Na visão do executivo, todas as demais proposições formatadas no modelo giram em torno dessa mudança específica, especialmente a formação do pool de comercialização entre geradoras (como concessionárias de serviço público) e distribuidoras. A diferenciação de energia velha e nova no pool, diz ele, poderá suscitar dúvidas para as atuais empresas geradoras.



Questão financeira – Parente observou também uma tendência de geração de excesso de oferta de energia com o modelo, cuja conta seria paga pelos consumidores. E considerou preocupante a competição direta entre agentes estatais e privados, podendo gerar uma expectativa de vantagens implícitas para as empresas do governo frente aos concorrentes privados.


Além de apontar problemas no modelo sugerido, o ex-ministro da Casa Civil defendeu aspectos do modelo liberal em substituição.

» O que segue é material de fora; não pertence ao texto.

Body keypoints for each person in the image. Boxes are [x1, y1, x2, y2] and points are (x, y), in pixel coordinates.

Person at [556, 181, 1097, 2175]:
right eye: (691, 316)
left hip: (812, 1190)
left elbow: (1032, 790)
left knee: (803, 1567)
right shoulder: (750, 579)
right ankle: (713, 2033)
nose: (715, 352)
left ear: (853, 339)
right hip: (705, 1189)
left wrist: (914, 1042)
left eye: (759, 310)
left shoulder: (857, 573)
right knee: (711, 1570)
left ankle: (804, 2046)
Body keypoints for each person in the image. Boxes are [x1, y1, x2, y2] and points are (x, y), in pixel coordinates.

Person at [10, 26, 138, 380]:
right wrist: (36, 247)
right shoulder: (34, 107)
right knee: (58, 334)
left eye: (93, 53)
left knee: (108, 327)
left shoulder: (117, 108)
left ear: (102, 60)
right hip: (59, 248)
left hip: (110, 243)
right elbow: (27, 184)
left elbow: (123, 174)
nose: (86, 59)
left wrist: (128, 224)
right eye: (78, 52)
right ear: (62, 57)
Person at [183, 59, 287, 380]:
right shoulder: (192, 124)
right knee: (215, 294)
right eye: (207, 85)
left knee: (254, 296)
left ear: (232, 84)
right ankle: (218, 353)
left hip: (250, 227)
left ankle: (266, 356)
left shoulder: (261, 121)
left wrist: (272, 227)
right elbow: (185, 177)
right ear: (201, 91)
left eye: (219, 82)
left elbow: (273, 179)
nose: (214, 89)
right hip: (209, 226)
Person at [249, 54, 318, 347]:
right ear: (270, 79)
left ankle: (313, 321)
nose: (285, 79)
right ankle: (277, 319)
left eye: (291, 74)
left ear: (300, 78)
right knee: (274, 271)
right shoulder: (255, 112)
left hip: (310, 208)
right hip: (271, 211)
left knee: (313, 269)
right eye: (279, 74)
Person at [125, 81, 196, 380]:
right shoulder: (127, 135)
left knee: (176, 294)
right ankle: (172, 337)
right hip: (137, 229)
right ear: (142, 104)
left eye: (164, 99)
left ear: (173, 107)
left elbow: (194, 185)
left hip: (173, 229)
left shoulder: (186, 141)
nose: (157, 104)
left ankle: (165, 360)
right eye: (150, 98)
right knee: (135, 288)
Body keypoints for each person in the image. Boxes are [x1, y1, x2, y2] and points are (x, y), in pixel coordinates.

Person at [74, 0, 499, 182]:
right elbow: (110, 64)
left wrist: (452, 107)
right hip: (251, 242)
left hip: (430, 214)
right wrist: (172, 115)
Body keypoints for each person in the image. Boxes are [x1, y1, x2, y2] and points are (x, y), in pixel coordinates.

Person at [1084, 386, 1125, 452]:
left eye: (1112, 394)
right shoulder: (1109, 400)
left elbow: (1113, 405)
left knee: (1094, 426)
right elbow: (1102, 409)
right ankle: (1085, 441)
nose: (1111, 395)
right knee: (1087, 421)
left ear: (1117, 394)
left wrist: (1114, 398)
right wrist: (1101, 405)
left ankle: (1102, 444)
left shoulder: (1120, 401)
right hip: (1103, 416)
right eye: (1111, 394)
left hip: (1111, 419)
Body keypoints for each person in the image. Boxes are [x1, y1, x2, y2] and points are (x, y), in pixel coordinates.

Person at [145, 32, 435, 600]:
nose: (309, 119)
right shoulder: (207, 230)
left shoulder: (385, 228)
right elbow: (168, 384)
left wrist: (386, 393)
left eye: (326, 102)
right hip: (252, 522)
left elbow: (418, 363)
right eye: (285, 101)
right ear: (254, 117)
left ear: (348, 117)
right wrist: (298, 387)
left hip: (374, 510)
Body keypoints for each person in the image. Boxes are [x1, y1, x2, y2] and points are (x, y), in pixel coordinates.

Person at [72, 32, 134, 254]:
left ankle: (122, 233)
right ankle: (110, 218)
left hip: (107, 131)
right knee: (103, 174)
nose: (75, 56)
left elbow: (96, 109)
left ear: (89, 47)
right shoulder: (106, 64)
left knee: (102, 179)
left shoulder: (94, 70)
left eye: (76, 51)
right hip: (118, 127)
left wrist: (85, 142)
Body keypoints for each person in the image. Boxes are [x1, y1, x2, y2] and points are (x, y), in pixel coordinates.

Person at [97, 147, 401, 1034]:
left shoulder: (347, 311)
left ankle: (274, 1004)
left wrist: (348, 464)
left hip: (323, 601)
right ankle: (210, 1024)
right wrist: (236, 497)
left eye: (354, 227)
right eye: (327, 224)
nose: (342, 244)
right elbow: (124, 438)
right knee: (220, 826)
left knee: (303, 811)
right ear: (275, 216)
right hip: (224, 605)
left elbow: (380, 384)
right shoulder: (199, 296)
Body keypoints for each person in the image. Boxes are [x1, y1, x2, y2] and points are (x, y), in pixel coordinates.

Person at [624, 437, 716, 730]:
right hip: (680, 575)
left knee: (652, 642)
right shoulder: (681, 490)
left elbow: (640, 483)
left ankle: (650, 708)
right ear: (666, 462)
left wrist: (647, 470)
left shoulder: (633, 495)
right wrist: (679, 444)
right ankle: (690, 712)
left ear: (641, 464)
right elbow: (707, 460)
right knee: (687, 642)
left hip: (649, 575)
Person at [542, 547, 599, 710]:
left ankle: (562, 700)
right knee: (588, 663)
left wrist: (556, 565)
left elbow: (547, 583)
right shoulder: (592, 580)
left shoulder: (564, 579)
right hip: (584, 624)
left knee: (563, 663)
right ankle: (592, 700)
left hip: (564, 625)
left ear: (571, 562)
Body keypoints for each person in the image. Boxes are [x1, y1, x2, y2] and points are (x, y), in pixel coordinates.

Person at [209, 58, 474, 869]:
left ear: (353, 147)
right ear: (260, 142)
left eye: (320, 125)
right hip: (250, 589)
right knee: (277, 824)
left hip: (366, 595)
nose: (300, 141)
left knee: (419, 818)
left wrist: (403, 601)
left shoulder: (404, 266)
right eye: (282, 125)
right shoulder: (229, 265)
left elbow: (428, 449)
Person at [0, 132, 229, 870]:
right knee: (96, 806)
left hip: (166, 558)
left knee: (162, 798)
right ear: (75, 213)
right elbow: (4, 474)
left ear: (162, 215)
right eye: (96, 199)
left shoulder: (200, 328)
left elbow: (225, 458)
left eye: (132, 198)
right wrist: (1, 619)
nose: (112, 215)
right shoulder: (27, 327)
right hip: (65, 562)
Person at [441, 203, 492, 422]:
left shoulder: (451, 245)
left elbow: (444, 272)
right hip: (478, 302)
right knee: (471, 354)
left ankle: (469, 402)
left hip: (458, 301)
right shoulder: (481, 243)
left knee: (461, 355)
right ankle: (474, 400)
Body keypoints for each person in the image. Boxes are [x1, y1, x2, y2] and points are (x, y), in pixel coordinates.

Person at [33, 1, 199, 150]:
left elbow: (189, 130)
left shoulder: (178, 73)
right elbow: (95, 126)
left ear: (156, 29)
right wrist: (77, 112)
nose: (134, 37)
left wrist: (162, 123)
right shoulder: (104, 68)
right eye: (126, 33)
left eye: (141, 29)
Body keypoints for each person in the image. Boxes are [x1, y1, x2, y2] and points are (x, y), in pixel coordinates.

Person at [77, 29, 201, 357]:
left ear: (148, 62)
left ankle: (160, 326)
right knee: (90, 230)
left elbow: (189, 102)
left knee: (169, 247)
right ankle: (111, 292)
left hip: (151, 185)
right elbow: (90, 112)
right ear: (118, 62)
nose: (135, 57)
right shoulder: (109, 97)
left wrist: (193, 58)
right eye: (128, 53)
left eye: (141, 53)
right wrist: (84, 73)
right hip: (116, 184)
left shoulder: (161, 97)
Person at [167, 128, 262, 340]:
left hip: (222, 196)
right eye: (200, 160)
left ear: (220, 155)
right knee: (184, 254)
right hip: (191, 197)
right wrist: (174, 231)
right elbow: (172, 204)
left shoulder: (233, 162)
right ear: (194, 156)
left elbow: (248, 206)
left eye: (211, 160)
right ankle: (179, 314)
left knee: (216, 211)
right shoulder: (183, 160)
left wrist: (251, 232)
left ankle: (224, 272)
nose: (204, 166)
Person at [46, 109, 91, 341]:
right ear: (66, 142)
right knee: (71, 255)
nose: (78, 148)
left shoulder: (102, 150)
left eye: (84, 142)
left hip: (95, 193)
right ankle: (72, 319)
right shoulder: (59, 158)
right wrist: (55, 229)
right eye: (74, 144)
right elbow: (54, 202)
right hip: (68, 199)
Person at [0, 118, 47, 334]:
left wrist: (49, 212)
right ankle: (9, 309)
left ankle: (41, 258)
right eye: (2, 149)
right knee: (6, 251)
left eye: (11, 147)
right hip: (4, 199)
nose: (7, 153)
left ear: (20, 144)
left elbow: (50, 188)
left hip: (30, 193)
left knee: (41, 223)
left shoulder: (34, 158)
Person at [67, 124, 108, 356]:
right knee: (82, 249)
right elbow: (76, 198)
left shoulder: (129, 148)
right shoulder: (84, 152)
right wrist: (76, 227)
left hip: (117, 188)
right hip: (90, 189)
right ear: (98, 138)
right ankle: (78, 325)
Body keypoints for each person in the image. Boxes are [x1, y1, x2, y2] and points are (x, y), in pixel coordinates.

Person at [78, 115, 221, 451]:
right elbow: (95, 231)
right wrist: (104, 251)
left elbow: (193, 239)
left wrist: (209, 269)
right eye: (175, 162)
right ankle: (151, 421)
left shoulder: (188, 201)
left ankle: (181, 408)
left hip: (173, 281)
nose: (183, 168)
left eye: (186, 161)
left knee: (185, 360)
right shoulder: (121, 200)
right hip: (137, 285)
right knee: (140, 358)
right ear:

Um deles foi o processo de leilões de compra pelas distribuidoras, que permitia o alcance da modicidade tarifária. "Não se pode dizer que o modelo anterior não funcionou, já que ele não foi totalmente implementado", afirma.


Entre os (poucos) aspectos positivos destacados está a reafirmação do planejamento para a expansão e a criação de mecanismo de proteção frente a riscos hidrológicos. Um fator considerado essencial para o sucesso das discussões no médio e no longo prazo é o equacionamento do problema financeiro de curto prazo das distribuidoras.


"É um passo fundamental para que tudo isto seja avaliado com maior tranqüilidade. Mas é um problema difícil, já que há restrições", ressaltou Pedro Parente, ao participar da 5ª edição do Enercom, em São Paulo.


Para ele, a melhor maneira de o modelo chegar ao Congresso Nacional será sob a forma de Projeto de Lei. Medida Provisória, completa, poderá gerar um forte incerteza no setor com as possíveis (e prováveis) alterações no texto original.